Usually, when a book is published, it reflects the original creative work of scholars, authors and editors who deserve the benefit of that work. So naturally it’s understood that other parties are not supposed to simply re-print and sell that work as if it were their own, competing unfairly with the parties who did the work and earned the right to the benefit of that work.
But when the Talmud was first produced on a movable-type printing press, it was accompanied by the assertion that nobody else was to print the Talmud for a certain period. This was not the usual assertion of creators’ right to the benefit of their work. The people asserting the right were not the authors of the Talmud, and they were not trying to prevent others from using their work at all. It was a more general ban on completely independent work that would compete to the detriment of the one asserting the right.
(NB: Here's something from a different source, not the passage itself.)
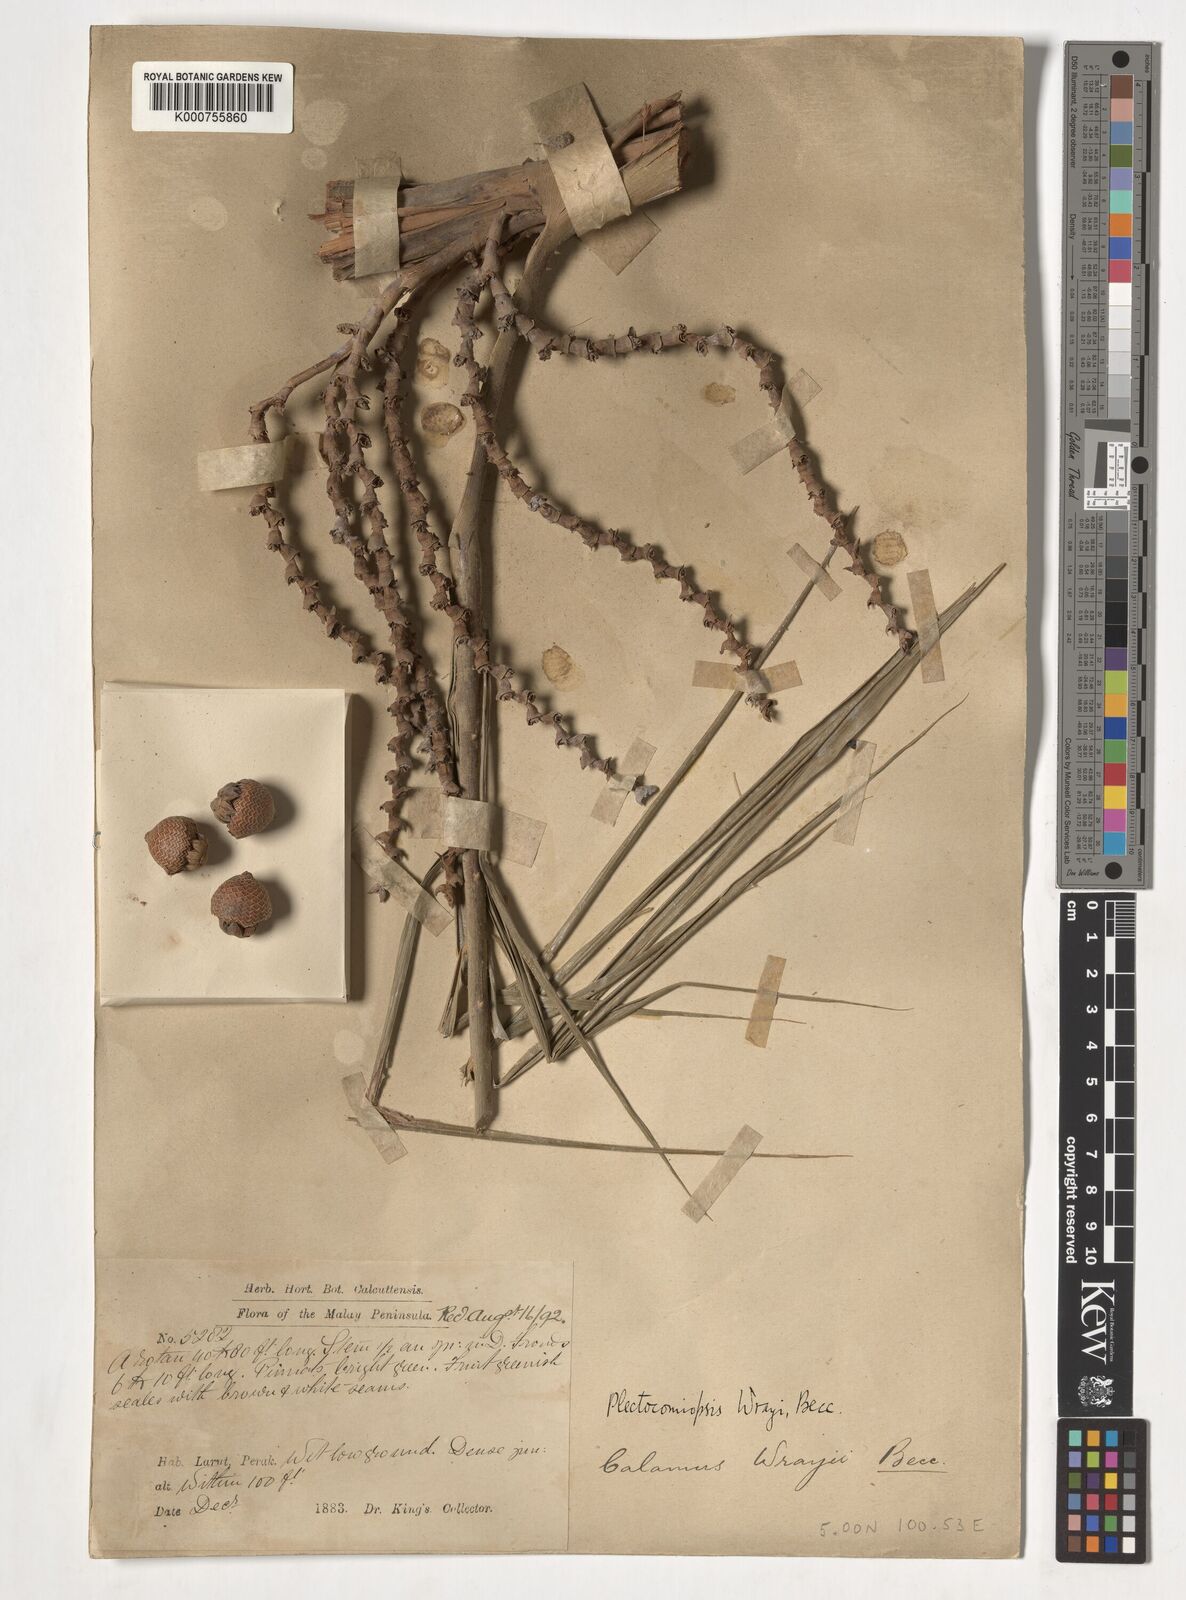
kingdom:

It was as if I decided to sell ice cream and announced that nobody else was to sell ice cream, because that competition would make it hard for me to make money.
I feel that I cannot stress this distinction enough.
Today, when ArtScroll printed the Ramban’s commentary on the Torah, for example, they did some sort of research to decide upon a “best” Hebrew text of that commentary. They paid a team of translators to produce an English translation. Naturally they expect that nobody else will simply reprint the ArtScroll book and sell it in competition with ArtScroll. But they did not announce that nobody else is allowed to print any other edition of the Ramban’s commentary on the Torah. It seems clear enough that such a ban (on other, independent publications of the commentary) would be advantageous to ArtScroll and help them reap a greater profit on their work. But they just don’t assert such a right.
My question is, how and when did this type of assertion go out of fashion? Were the original printings of the Talmud the only examples? Do we know of other publishers who sought such authorization from rabbis and were told that they did not have such a right to keep others from competing with them?